Work request ▸ Reproduce the lines of the records below, from the line with "Shopify App Store" to the line with "Built for Shopify".

Study material ▸

# # # #

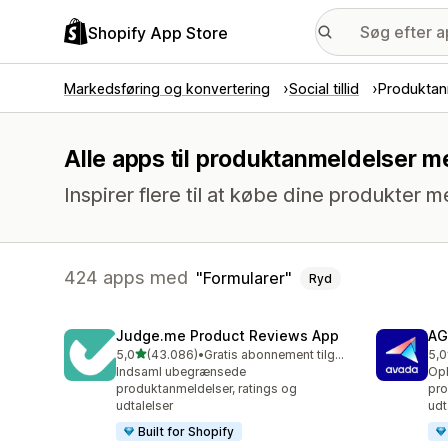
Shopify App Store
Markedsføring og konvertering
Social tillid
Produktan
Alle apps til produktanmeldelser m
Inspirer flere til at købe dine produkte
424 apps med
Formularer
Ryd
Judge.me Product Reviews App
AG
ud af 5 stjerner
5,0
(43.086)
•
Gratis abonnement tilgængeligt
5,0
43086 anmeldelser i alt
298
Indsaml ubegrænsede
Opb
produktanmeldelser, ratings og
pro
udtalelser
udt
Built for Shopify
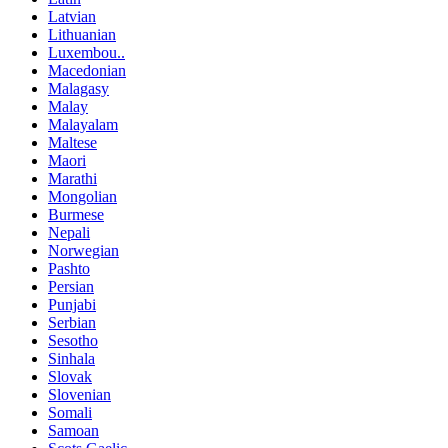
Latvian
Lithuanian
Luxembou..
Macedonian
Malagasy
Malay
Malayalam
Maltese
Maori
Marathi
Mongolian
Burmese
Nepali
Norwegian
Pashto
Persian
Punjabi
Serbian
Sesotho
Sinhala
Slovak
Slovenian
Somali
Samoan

# # # #

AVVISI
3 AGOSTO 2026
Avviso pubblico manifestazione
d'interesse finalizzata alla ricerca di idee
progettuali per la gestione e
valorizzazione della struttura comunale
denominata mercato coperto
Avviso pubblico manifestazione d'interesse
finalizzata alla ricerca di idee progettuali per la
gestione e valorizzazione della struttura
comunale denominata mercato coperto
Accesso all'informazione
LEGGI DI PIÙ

# # # #

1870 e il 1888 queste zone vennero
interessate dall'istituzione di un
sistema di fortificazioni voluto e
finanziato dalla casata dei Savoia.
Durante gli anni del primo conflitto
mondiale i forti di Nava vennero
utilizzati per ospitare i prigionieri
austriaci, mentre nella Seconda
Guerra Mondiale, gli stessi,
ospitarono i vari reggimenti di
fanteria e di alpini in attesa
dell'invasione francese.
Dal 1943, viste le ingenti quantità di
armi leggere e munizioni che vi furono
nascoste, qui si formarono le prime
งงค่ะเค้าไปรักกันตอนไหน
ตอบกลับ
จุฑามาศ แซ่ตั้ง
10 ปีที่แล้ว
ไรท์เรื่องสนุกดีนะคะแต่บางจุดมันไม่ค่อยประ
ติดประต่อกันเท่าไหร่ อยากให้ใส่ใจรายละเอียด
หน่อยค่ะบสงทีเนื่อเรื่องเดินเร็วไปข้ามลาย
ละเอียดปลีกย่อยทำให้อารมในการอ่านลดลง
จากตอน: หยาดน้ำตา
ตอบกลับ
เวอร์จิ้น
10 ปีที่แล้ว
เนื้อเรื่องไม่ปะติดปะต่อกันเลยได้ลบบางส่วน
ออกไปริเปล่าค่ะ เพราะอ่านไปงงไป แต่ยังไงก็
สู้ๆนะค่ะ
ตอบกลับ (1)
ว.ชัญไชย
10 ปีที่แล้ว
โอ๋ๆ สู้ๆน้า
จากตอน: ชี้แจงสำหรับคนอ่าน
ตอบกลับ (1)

# # # #

Output for this exercise ▸
Shopify App Store
Markedsføring og konvertering
Social tillid
Produktan
Alle apps til produktanmeldelser m
Inspirer flere til at købe dine produkte
424 apps med
Formularer
Ryd
Judge.me Product Reviews App
AG
ud af 5 stjerner
5,0
(43.086)
•
Gratis abonnement tilgængeligt
5,0
43086 anmeldelser i alt
298
Indsaml ubegrænsede
Opb
produktanmeldelser, ratings og
pro
udtalelser
udt
Built for Shopify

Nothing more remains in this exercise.